#### Text passage
*** Block opens ***

Network construction functions and network comparison

For the purposes of COGENT, a network construction function is any function which maps a COGENT-compatible data frame as above to a network adjacency matrix. The networks can be weighted, but are assumed to be undirected. The weights, if present, should be non-negative.

As mentioned earlier, one way to build a co-expression network is by calculating Pearson correlation coefficients and thresholding. Here is a simple function, which will take the top 10% of correlation values.

buildPearson <- function(df, quant=0.90){
  check <- checkExpressionDF(df)
  A <- cor(t(df[,colnames(df)!="Name"]), use="pairwise.complete.obs", method="pearson")
  threshold <- quantile(A[upper.tri(A)], quant, na.rm=TRUE)
  A <- 1*(A>=threshold); diag(A) <- 0
  colnames(A) <- rownames(A) <- df$Name
  return(A)
}
pearsonA <- buildPearson(yeastData)

Notice that rather than imposing a threshold on the raw correlation values (e.g. by insisting the correlations to be above 0.70), we fixed the top quantile of values to take, i.e. fixed the density of the obtained network. It is common to fix and control for network density, especially if later different co-expression networks are to be compared. To illustrate this, we introduce a competing way of building co-expression networks using Kendall correlations instead.

*** Block closes ***

#### Work task 1
In the listing, give the part that opens with the line containing "Skip to content" and closes with the line containing "Alternative Bodycams" as a numbered list, with blank lines and the pictures left out.

#### Supplied entries

*** Block opens ***

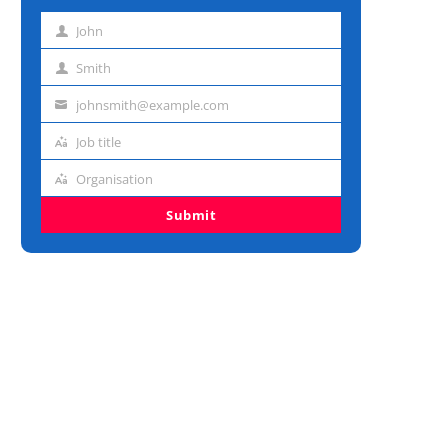
John
First
name
Smith
Last
name
johnsmith@example.com
Email
address
Job title
Job
title
Organisation
Organisation
Submit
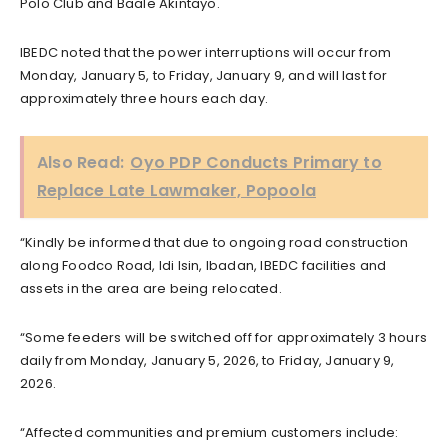
Polo Club and Baale Akintayo.
IBEDC noted that the power interruptions will occur from
Monday, January 5, to Friday, January 9, and will last for
approximately three hours each day.
Also Read:
Oyo PDP Conducts Primary to
Replace Late Lawmaker, Popoola
“Kindly be informed that due to ongoing road construction
along Foodco Road, Idi Isin, Ibadan, IBEDC facilities and
assets in the area are being relocated.
“Some feeders will be switched off for approximately 3 hours
daily from Monday, January 5, 2026, to Friday, January 9,
2026.
“Affected communities and premium customers include:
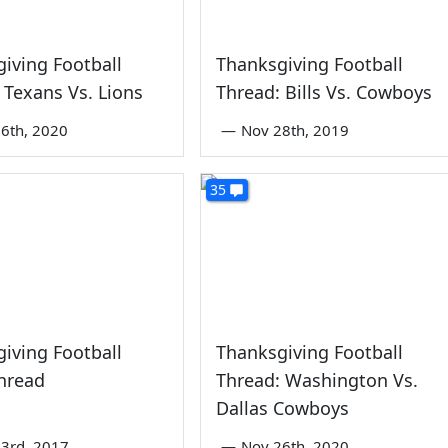
iving Football
Thanksgiving Football
 Texans Vs. Lions
Thread: Bills Vs. Cowboys
6th, 2020
—
Nov 28th, 2019
35
iving Football
Thanksgiving Football
hread
Thread: Washington Vs.
Dallas Cowboys
3rd, 2017
—
Nov 26th, 2020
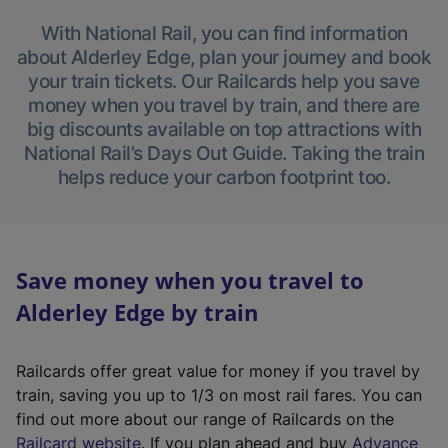
With National Rail, you can find information
about Alderley Edge, plan your journey and book
your train tickets. Our Railcards help you save
money when you travel by train, and there are
big discounts available on top attractions with
National Rail’s Days Out Guide. Taking the train
helps reduce your carbon footprint too.
Save money when you travel to
Alderley Edge by train
Railcards offer great value for money if you travel by
train, saving you up to 1/3 on most rail fares. You can
find out more about our range of Railcards on the
(
Railcard website
. If you plan ahead and buy
Advance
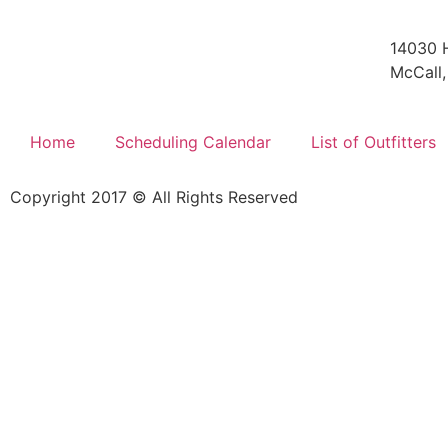
14030 
McCall,
Home
Scheduling Calendar
List of Outfitters
Copyright 2017 © All Rights Reserved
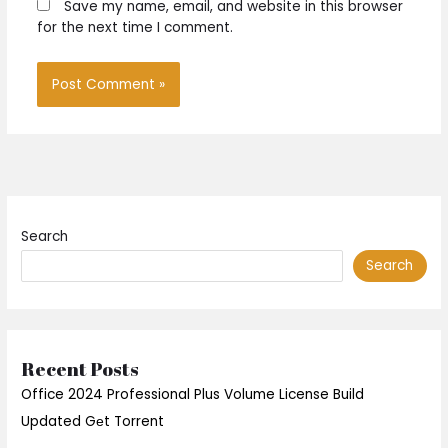
Save my name, email, and website in this browser
for the next time I comment.
Search
Search
Recent Posts
Office 2024 Professional Plus Volume License Build
Updated Gеt Torrent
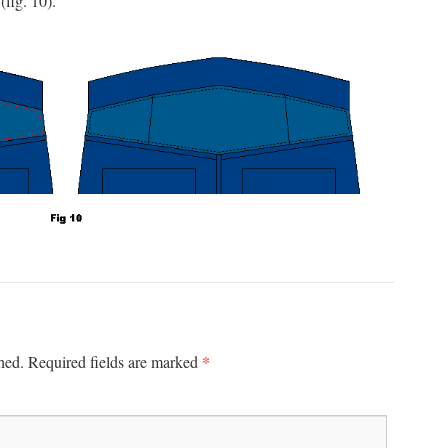
(fig. 10).
*
hed.
Required fields are marked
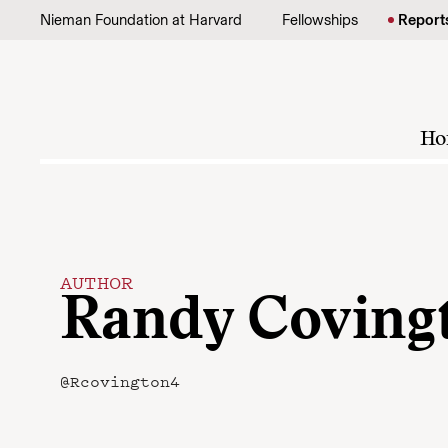
Skip to content
Nieman Foundation at Harvard
Fellowships
Report
Ho
AUTHOR
Randy Coving
@Rcovington4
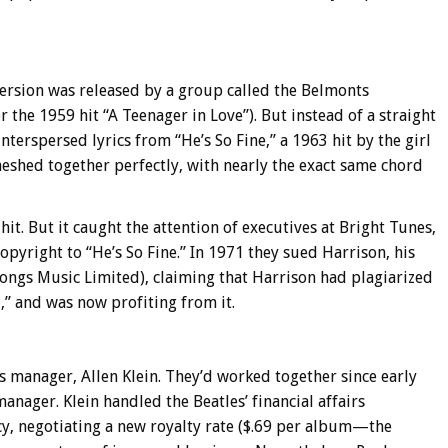
version was released by a group called the Belmonts
the 1959 hit “A Teenager in Love”). But instead of a straight
nterspersed lyrics from “He’s So Fine,” a 1963 hit by the girl
eshed together perfectly, with nearly the exact same chord
it. But it caught the attention of executives at Bright Tunes,
yright to “He’s So Fine.” In 1971 they sued Harrison, his
songs Music Limited), claiming that Harrison had plagiarized
,” and was now profiting from it.
s manager, Allen Klein. They’d worked together since early
nager. Klein handled the Beatles’ financial affairs
y, negotiating a new royalty rate ($.69 per album—the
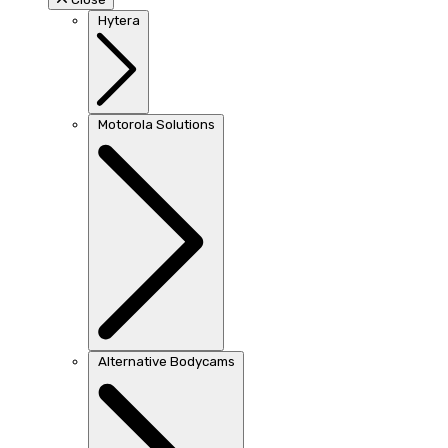
Hytera
Motorola Solutions
Alternative Bodycams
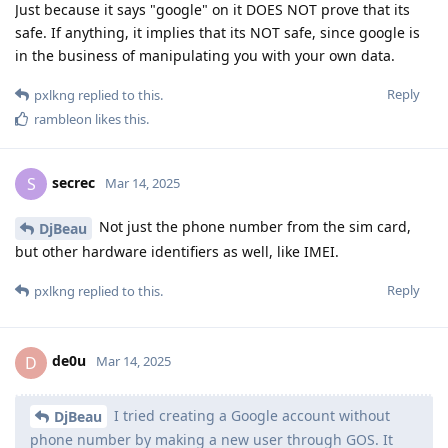
Just because it says "google" on it DOES NOT prove that its
safe. If anything, it implies that its NOT safe, since google is
in the business of manipulating you with your own data.
Reply
pxlkng
replied to this.
rambleon
likes this
.
secrec
S
Mar 14, 2025
Not just the phone number from the sim card,
DjBeau
but other hardware identifiers as well, like IMEI.
Reply
pxlkng
replied to this.
de0u
D
Mar 14, 2025
I tried creating a Google account without
DjBeau
phone number by making a new user through GOS. It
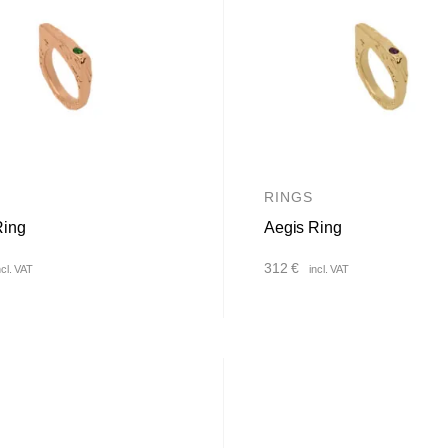
RINGS
Ring
Aegis Ring
312
€
ncl. VAT
incl. VAT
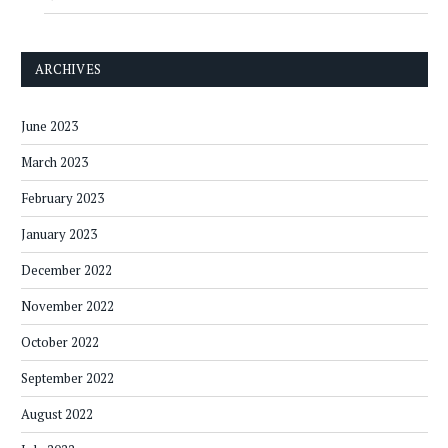
ARCHIVES
June 2023
March 2023
February 2023
January 2023
December 2022
November 2022
October 2022
September 2022
August 2022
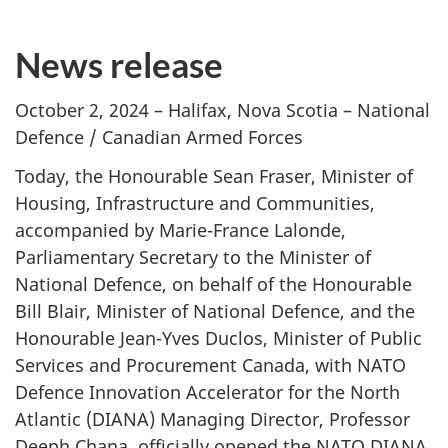
News release
October 2, 2024 – Halifax, Nova Scotia – National
Defence / Canadian Armed Forces
Today, the Honourable Sean Fraser, Minister of
Housing, Infrastructure and Communities,
accompanied by Marie-France Lalonde,
Parliamentary Secretary to the Minister of
National Defence, on behalf of the Honourable
Bill Blair, Minister of National Defence, and the
Honourable Jean-Yves Duclos, Minister of Public
Services and Procurement Canada, with NATO
Defence Innovation Accelerator for the North
Atlantic (DIANA) Managing Director, Professor
Deeph Chana, officially opened the NATO DIANA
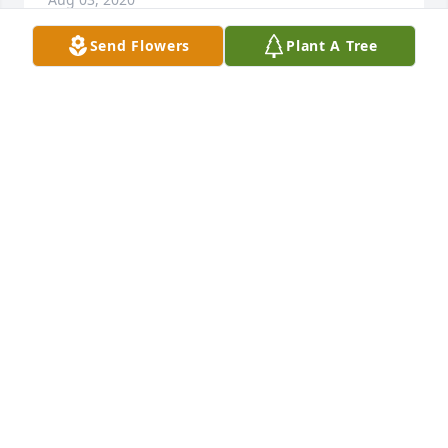
Send Flowers
Plant A Tree
Purple Radiance was purchased for the family of 
Gail Pebbles.   Send Flowers
EXPRESSION OF SYMPATHY
Aug 03, 2020
Jade Joy was purchased for the family of Gail 
Pebbles by The Caverlys.   Send Flowers
THE CAVERLYS
Aug 03, 2020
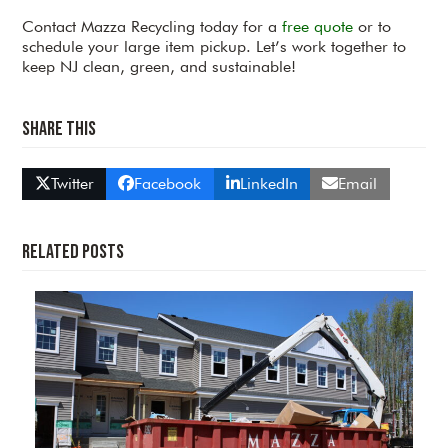
Contact Mazza Recycling today for a
free quote
or to
schedule your large item pickup. Let’s work together to
keep NJ clean, green, and sustainable!
Share This
Twitter
Facebook
LinkedIn
Email
Related Posts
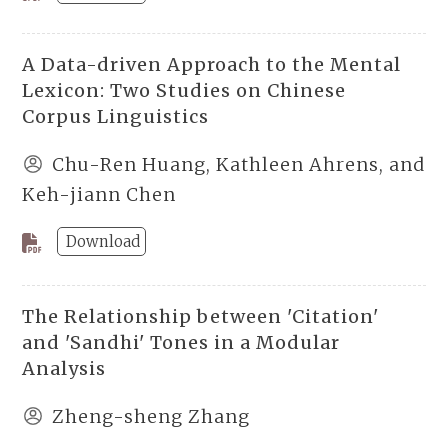
A Data-driven Approach to the Mental
Lexicon: Two Studies on Chinese
Corpus Linguistics
Chu-Ren Huang, Kathleen Ahrens, and
Keh-jiann Chen
Download
The Relationship between 'Citation'
and 'Sandhi' Tones in a Modular
Analysis
Zheng-sheng Zhang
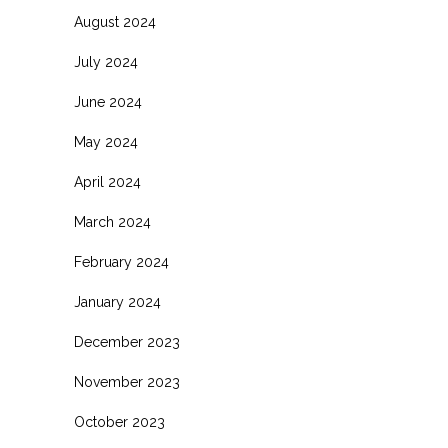
August 2024
July 2024
June 2024
May 2024
April 2024
March 2024
February 2024
January 2024
December 2023
November 2023
October 2023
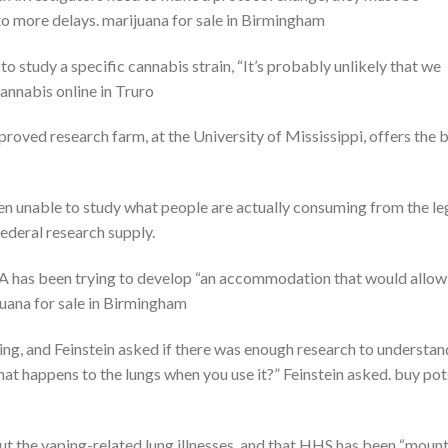
o more delays. marijuana for sale in Birmingham
o study a specific cannabis strain, “It’s probably unlikely that we
 cannabis online in Truro
roved research farm, at the University of Mississippi, offers the 
en unable to study what people are actually consuming from the le
federal research supply.
DA has been trying to develop “an accommodation that would allow
juana for sale in Birmingham
ing, and Feinstein asked if there was enough research to understan
at happens to the lungs when you use it?” Feinstein asked. buy pot
t the vaping-related lung illnesses, and that HHS has been “moun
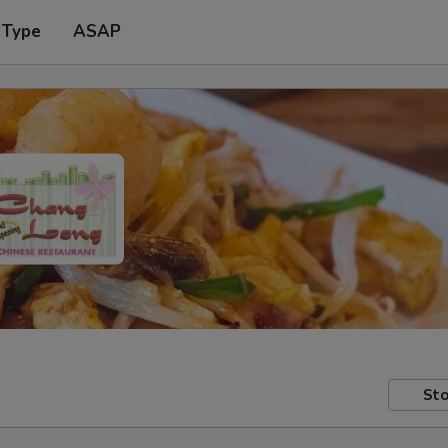
 Type
ASAP
Sto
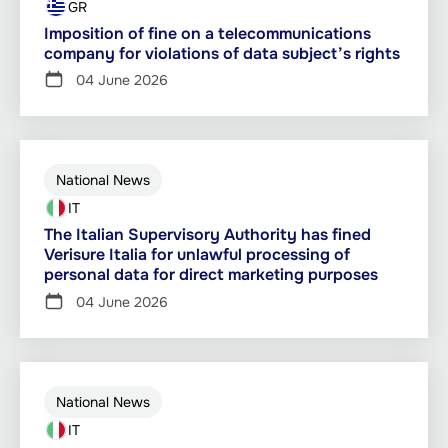
GR
Imposition of fine on a telecommunications
company for violations of data subject’s rights
04 June 2026
National News
IT
The Italian Supervisory Authority has fined
Verisure Italia for unlawful processing of
personal data for direct marketing purposes
04 June 2026
National News
IT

*** Block closes ***

#### Work task 2
According to the text on network construction functions, what kind of correlations does the competing way of building co-expression networks use?

#### Exercise response 1
1. Skip to content
2. Nieman Foundation at Harvard
3. Fellowships
4. Report
5. Ho
6. AUTHOR
7. Randy Coving
8. @Rcovington4
9. version was released by a group called the Belmonts
10. the 1959 hit “A Teenager in Love”). But instead of a straight
11. nterspersed lyrics from “He’s So Fine,” a 1963 hit by the girl
12. eshed together perfectly, with nearly the exact same chord
13. it. But it caught the attention of executives at Bright Tunes,
14. yright to “He’s So Fine.” In 1971 they sued Harrison, his
15. songs Music Limited), claiming that Harrison had plagiarized
16. ,” and was now profiting from it.
17. s manager, Allen Klein. They’d worked together since early
18. nager. Klein handled the Beatles’ financial affairs
19. y, negotiating a new royalty rate ($.69 per album—the
20. Hytera
21. Motorola Solutions
22. Alternative Bodycams

#### Exercise response 2
Kendall correlations.